I remember the first time a boy ever told me I was pretty. It redeemed ever romantic dream I had ever had.
I was probably 20 at the time and we’d wandered through chilled, early spring fog and gloom from the university campus to a big, sprawling, seaside park.
We went and sat on Black Rock.
My nose was red and drippy in the cold.
We were rugged up.
He was listening to a tape on a Walkman, which I thought was rude but now sounds quaintly retro. He kept fast forwarding and rewinding some small bit.
Finally he stopped ignoring me as my bum froze on the rock. He stopped fiddling with the tape, shifted the headphones – those old foam ones they now give you on airplanes – onto my ears and pressed play.
It wasn’t music I liked. It was dark and gloomy and I’ve got enough of that inside my head without putting more in there.
But it was loud.

And the voice was saying over and over again:
‘Come here I think you’re beautiful
I think you’re beautiful
Some kind of angel come inside’

I looked at him and he stared down at my fingers.
I love that moment still.

Day 0157

Sometimes I think my son is a little Yoda – with less hairy ears and of greater stature – who has been given to me to drop pearls of great wisdom into the path in front of me.

Take this exchange for example:

Lil Yoda: My friend X says you’re a cool mum.
Me: How on earth would he know if I’m cool, he has hardly seen me.
Yodalini: Take a compliment, mum.

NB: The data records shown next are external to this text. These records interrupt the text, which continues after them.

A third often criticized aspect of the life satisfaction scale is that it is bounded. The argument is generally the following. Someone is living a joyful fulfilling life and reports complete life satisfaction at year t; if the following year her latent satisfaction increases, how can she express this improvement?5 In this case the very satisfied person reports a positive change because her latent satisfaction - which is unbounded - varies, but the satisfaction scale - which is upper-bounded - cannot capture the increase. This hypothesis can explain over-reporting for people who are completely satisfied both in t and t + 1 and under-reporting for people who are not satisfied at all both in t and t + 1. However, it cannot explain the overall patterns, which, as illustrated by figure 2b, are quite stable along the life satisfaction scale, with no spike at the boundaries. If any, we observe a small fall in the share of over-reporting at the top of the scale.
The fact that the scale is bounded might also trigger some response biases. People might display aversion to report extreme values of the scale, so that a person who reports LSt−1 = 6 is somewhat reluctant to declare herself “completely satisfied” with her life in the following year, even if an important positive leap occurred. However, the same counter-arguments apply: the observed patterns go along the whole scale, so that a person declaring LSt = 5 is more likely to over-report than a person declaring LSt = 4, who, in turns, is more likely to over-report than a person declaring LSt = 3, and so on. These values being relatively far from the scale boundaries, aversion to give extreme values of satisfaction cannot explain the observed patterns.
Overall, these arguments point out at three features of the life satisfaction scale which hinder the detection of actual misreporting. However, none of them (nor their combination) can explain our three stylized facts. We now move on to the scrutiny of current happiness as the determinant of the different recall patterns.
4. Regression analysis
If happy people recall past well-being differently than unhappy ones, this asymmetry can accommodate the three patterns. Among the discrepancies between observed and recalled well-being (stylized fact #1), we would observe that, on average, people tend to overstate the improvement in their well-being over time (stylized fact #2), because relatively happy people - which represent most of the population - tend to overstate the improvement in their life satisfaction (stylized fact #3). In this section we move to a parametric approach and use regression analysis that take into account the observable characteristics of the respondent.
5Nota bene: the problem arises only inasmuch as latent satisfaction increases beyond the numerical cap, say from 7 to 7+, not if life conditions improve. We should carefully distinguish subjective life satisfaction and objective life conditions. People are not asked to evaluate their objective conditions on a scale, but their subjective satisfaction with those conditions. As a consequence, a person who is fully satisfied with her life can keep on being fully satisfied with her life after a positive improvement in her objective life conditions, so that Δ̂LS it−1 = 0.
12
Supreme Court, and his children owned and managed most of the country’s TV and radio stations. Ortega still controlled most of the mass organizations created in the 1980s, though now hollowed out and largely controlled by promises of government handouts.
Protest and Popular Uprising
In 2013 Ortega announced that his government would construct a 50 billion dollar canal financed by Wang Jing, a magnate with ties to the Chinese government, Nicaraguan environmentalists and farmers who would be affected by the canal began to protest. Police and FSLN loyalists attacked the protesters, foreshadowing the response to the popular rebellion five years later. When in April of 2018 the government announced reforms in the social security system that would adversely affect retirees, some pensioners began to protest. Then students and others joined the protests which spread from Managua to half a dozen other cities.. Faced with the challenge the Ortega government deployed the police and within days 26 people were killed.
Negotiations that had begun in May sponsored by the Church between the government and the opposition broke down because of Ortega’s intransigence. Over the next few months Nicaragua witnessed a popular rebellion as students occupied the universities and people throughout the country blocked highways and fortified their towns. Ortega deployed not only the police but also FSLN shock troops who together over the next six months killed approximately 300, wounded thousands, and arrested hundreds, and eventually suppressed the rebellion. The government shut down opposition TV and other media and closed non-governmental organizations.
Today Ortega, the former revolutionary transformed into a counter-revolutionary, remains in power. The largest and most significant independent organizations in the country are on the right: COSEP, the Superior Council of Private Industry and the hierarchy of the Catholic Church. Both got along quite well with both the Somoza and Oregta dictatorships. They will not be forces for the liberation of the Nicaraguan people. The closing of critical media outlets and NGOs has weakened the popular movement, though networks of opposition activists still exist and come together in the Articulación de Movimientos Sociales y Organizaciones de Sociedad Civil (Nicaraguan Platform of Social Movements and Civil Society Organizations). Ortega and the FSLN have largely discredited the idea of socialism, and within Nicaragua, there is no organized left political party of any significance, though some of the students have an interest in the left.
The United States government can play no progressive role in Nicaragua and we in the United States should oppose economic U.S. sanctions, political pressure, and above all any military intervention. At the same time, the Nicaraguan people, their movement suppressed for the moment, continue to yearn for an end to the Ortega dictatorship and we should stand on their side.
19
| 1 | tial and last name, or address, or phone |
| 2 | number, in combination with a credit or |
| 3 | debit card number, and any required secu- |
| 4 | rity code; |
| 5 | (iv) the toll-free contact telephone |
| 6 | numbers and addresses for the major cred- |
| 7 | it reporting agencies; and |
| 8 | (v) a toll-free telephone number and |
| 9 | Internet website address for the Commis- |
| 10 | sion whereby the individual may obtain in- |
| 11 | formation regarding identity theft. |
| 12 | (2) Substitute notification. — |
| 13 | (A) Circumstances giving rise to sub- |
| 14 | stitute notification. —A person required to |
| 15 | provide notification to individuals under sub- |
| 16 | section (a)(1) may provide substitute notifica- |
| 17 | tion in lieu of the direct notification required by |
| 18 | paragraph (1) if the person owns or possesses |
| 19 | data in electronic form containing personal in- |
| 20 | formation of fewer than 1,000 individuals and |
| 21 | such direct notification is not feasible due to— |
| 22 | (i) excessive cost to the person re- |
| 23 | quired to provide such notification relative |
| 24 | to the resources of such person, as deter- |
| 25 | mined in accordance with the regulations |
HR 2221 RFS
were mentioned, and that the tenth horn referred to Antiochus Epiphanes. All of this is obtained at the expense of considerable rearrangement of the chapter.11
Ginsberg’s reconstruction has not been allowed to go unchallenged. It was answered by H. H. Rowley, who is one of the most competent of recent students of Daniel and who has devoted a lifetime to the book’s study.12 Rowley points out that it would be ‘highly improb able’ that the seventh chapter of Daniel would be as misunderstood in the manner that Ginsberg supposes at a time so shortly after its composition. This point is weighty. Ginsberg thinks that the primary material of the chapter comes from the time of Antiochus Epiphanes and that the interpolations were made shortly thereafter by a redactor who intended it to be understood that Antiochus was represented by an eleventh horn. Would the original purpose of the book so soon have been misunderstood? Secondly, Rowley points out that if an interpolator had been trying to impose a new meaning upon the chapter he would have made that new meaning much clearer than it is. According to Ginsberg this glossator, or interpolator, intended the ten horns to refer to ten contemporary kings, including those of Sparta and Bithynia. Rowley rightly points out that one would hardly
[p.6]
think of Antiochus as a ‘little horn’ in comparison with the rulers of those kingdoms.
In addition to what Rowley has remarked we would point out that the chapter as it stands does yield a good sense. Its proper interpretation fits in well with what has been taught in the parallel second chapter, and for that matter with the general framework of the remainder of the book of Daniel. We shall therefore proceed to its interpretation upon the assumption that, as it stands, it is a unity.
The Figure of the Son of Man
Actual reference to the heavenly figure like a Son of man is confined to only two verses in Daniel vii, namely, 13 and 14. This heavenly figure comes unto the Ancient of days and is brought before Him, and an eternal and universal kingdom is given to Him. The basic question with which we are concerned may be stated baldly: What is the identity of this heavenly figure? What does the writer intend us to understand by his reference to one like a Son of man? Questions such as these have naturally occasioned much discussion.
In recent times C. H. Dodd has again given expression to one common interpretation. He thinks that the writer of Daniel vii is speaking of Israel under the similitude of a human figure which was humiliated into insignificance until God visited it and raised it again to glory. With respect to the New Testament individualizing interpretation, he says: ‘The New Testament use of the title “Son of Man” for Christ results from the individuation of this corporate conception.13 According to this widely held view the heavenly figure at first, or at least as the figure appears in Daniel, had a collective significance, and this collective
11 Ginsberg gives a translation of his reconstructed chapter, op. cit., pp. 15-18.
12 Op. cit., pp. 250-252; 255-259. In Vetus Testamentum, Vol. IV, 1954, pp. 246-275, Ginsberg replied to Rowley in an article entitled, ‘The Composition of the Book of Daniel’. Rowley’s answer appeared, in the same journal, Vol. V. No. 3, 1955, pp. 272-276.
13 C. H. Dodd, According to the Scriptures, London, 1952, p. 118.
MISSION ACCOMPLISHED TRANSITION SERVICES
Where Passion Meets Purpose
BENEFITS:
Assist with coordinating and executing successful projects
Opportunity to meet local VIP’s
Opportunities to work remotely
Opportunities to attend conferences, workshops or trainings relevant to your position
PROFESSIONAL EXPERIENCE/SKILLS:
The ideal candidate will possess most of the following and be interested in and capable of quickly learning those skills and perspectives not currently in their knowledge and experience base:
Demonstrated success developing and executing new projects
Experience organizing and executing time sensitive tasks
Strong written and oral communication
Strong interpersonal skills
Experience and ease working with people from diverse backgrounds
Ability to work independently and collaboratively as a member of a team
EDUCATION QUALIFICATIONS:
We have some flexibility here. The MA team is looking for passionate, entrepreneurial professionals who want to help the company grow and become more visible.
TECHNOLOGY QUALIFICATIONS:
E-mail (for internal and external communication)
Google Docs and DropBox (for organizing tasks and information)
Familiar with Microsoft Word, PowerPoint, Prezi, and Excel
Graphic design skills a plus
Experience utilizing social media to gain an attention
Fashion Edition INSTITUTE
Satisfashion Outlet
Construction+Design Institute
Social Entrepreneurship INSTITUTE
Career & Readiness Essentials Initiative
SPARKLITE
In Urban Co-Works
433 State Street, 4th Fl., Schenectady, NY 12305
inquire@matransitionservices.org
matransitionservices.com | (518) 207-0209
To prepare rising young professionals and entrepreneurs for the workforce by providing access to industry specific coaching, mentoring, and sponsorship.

You don’t get many.
Me: *silence as I take that one in*
Yodite: If you don’t take a compliment when someone gives you one, it’s like you’re saying that they’re lying. And that’s rude.
Me: *silence and maybe even a wee teardrop in my left eye*

Why does an 8 year old know so much more than me? Or have I just twisted my brain around simple truths until they can no longer be seen?

Day 0091

I am nearly incapable of taking a compliment. I constantly hear myself doing ‘that thing’ women do where they greet a compliment by putting themselves down: Person: I like your dress. Me: Oh, this old thing? It cost $4. I found it in the gutter. Doesn’t my tummy stick out so much? Etc.
Last night I made a conscious decision not to greet a compliment this way. And I managed it. But instead of putting myself down I waas thinking: What’s wrong with his eyesight? Why is he saying I look nice? What’s the real reason because I know it’s not because he thinks I look nice.
Does everyone do this?
I am not a suspicious person. At all. Otherwise how would I get taken in by the likes of Halfman? I believe in people. But apparently not where positive opinions of me are concerned,
How do I unlearn this! I want compliments. I want to be admired! I am only human after all.